Las comparaciones más odiosas
Hoy, la gravedad de los hechos del 20 de septiembre del 2017 palidece como el erotismo de un cuplé ante Youporn
Hoy se cumple una semana desde que conocimos la sentencia. No han sido ocho días fáciles para nadie. Hemos visto destrozos de mobiliario urbano, hogueras de San Juan en pleno octubre, cócteles molotov, huelga general, carreteras cortadas, carreras de encapuchados, estopa policial por doquier más allá de los protocolos, pelotas de goma y/o de foam causando graves lesiones oculares y testiculares, hematomas como tatuajes, vías de tren quemadas, atropellos aterradores por parte de furgonetas policiales, palizas con bastones y patadas de la jauría fascista, lanzamiento de objetos contundentes, periodistas agredidos tanto por manifestantes como por la policía, imágenes de uniformados pirómanos que lanzan cosas al fuego, uniformados que se dan la mano con neonazis, banderas en vehículos policiales, un exdirector de la Institució de les Lletres Catalanes vapuleado por un mosso nervioso en el aeropuerto, golpes de porra a la cabeza o lanzamientos de artefactos pirotécnicos en dirección al helicóptero policial, vero símbolo de tortura psicológica con su tierno metrónomo helicoidal que nos ameniza las horas, tra tra. Hemos visto violencia, en definitiva. También muchas otras cosas inéditas, mayoritariamente gente pacífica ejerciendo todo tipo de protestas contra la sentencia en la clásica tradición imaginativa del independentismo catalán: columnas de caminantes atravesando el país, serpentinas higiénicas de papel de váter, pelotas blandas para practicar deporte en la calle vestidos con chándal, idas masivas al aeropuerto a ver cómo los aviones no se elevaban... Esto no es Hong Kong, y el independentismo no ha provocado, aún, ni la mitad de destrozos que los chalecos amarillos franceses, pero se acabaron las performances y llega el conflicto.
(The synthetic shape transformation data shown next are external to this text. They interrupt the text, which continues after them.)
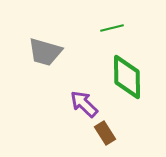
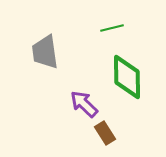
gray trapezoid: rotated 66 degrees clockwise
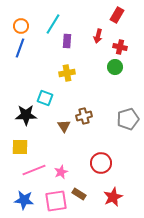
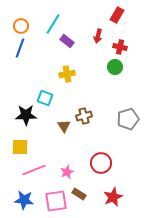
purple rectangle: rotated 56 degrees counterclockwise
yellow cross: moved 1 px down
pink star: moved 6 px right
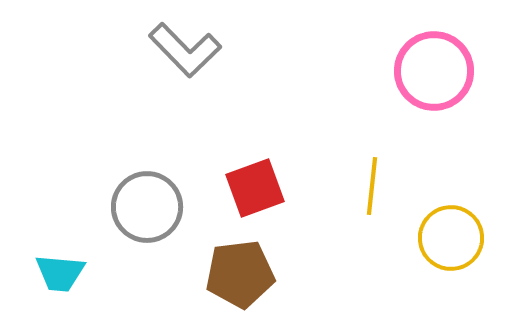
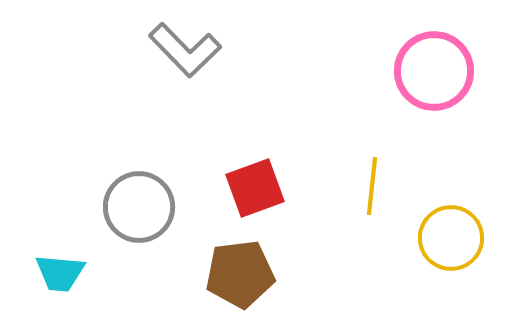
gray circle: moved 8 px left
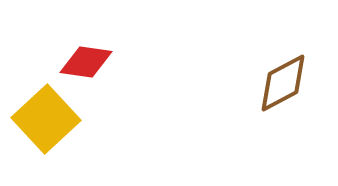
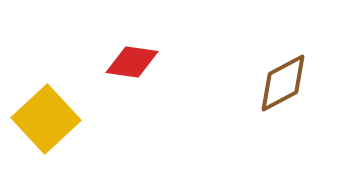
red diamond: moved 46 px right
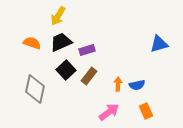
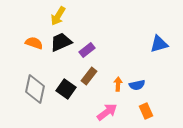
orange semicircle: moved 2 px right
purple rectangle: rotated 21 degrees counterclockwise
black square: moved 19 px down; rotated 12 degrees counterclockwise
pink arrow: moved 2 px left
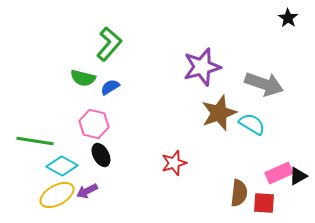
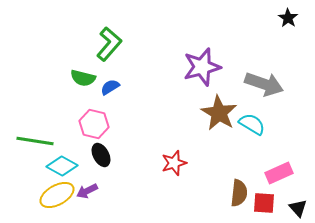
brown star: rotated 21 degrees counterclockwise
black triangle: moved 32 px down; rotated 42 degrees counterclockwise
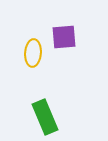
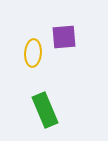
green rectangle: moved 7 px up
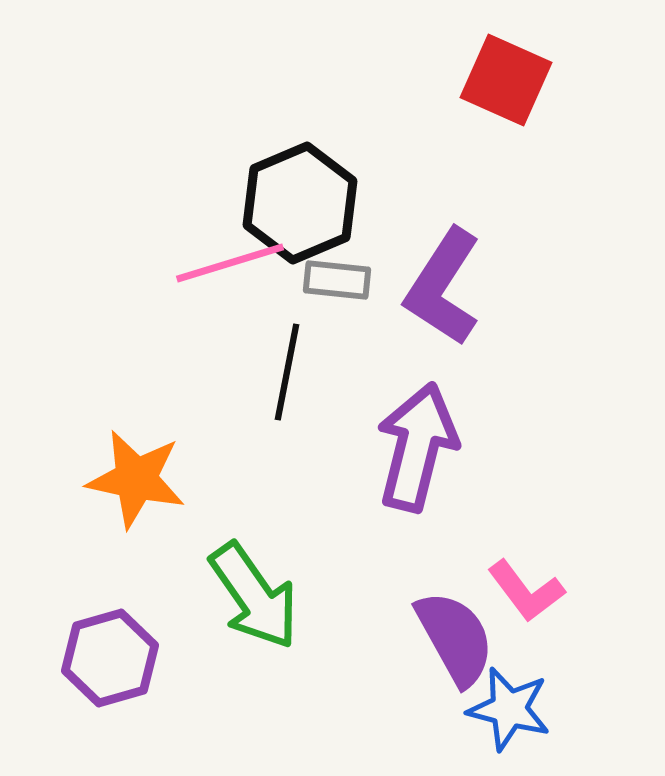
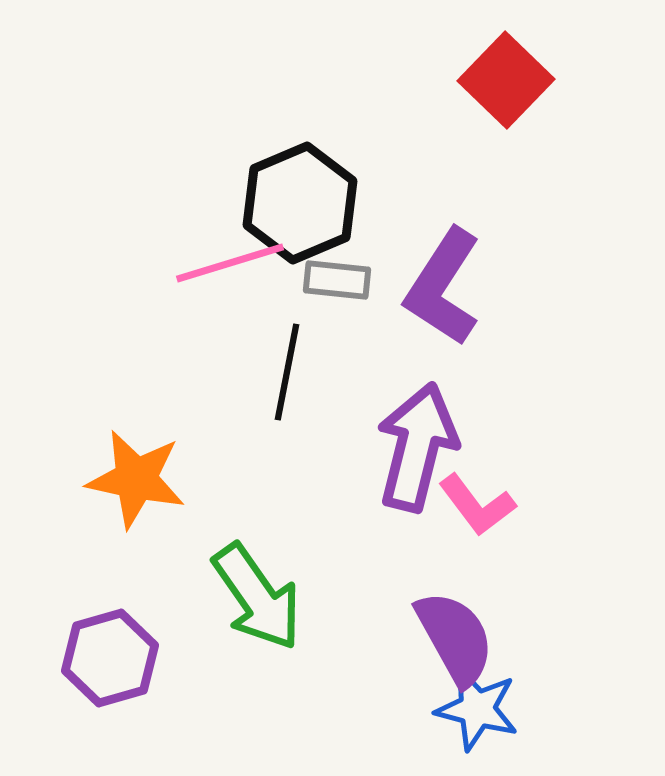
red square: rotated 20 degrees clockwise
pink L-shape: moved 49 px left, 86 px up
green arrow: moved 3 px right, 1 px down
blue star: moved 32 px left
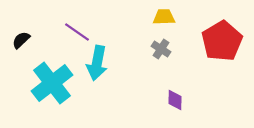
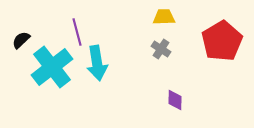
purple line: rotated 40 degrees clockwise
cyan arrow: rotated 20 degrees counterclockwise
cyan cross: moved 16 px up
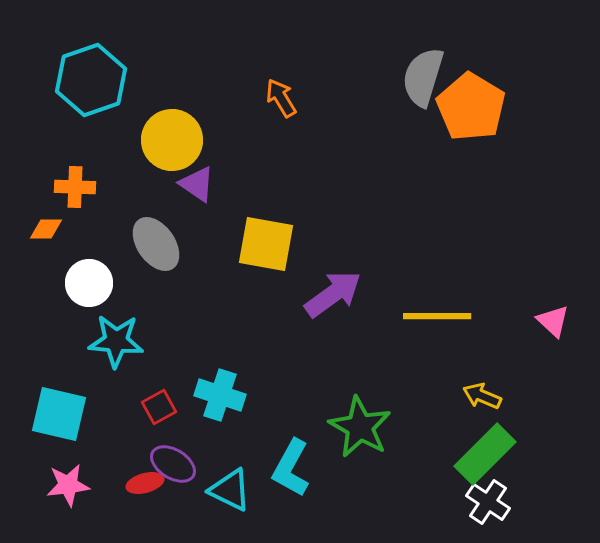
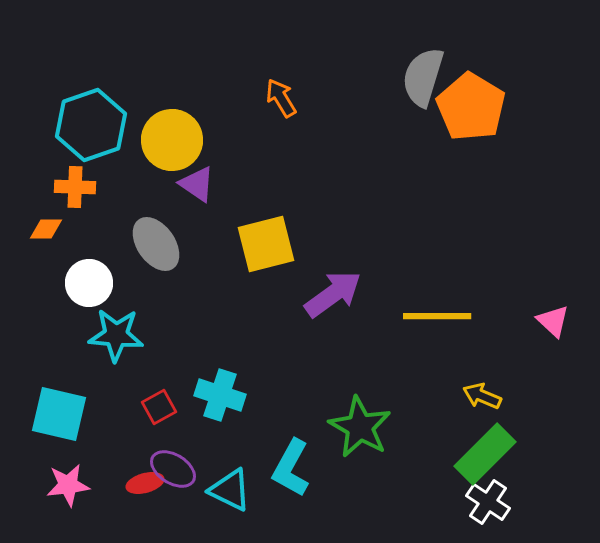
cyan hexagon: moved 45 px down
yellow square: rotated 24 degrees counterclockwise
cyan star: moved 6 px up
purple ellipse: moved 5 px down
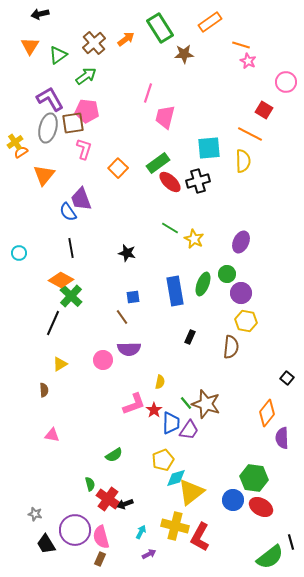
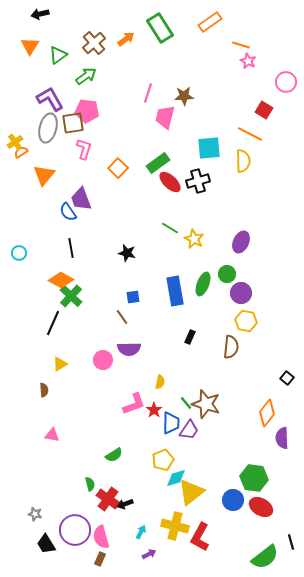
brown star at (184, 54): moved 42 px down
green semicircle at (270, 557): moved 5 px left
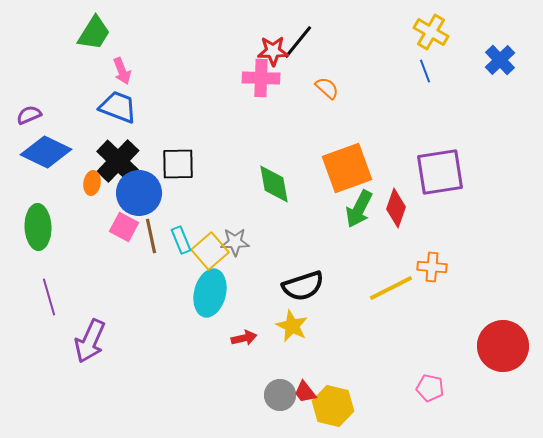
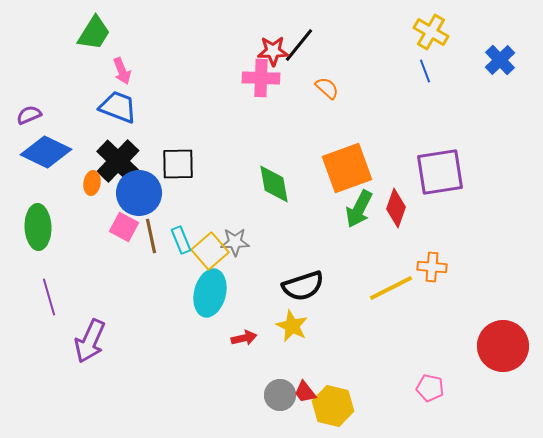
black line: moved 1 px right, 3 px down
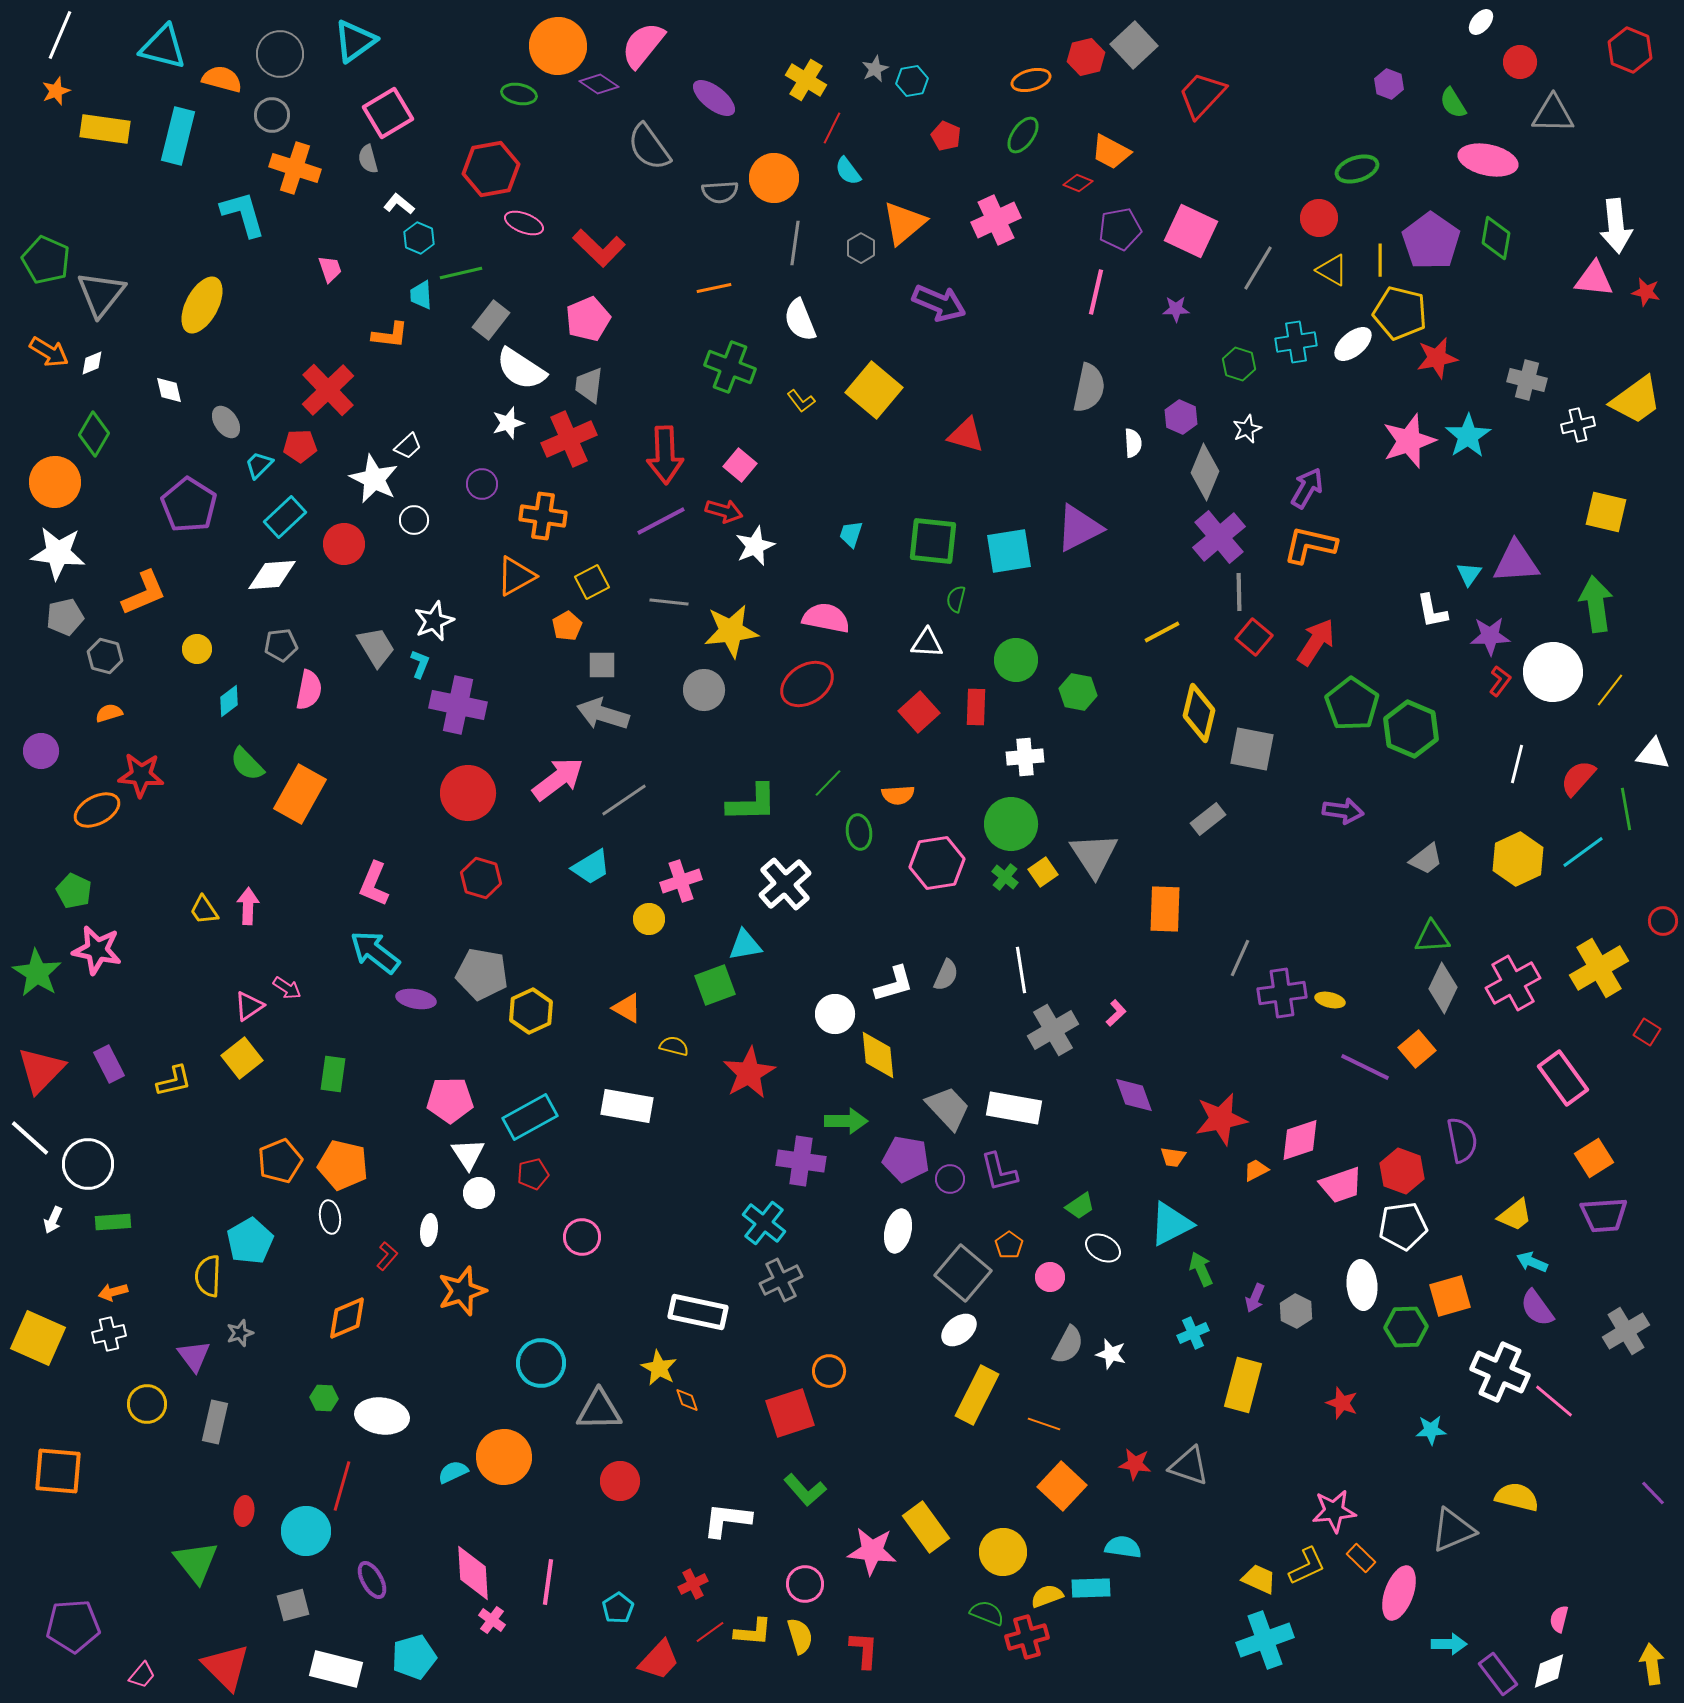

Todos estos hechos, más allá de la calificación que merecen, tienen un efecto devastador sobre la credibilidad de la sentencia que los provoca. Esta semana se hundió el relato tejido por los redactores de la novela de fantasía judicial española que vomita cien años de condena. Los pálidos reflejos de la Rosa de Foc que vive Barcelona iluminan aún más el pacifismo inequívoco de los siete hombres y dos mujeres que han sido condenados por el Tribunal Supremo a penas que suman un siglo de escarmiento. Al lado de cualquiera de las protestas nocturnas de estos últimos días, la gravedad de los hechos del 20 de septiembre del 2017 palidece como el erotismo de un cuplé ante Youporn. Resulta flagrante comparar cualquiera de los hechos violentos de esta semana con las miradas de odio, la trampa del Fairy, los correos de un tal Sabi Strubell, las murallas humanas, los jeeps de la Guardia Civil, el clima insurreccional y tantas ignominiosas declaraciones calcadas de uniformados que escuchamos durante el juicio. Jordi Cuixart y Jordi Sànchez son dos líderes sociales que tenían capacidad de convocatoria y de desconvocatoria. La democracia española que les ha castigado con nueve años de cárcel ya no tiene ni una cosa ni la otra.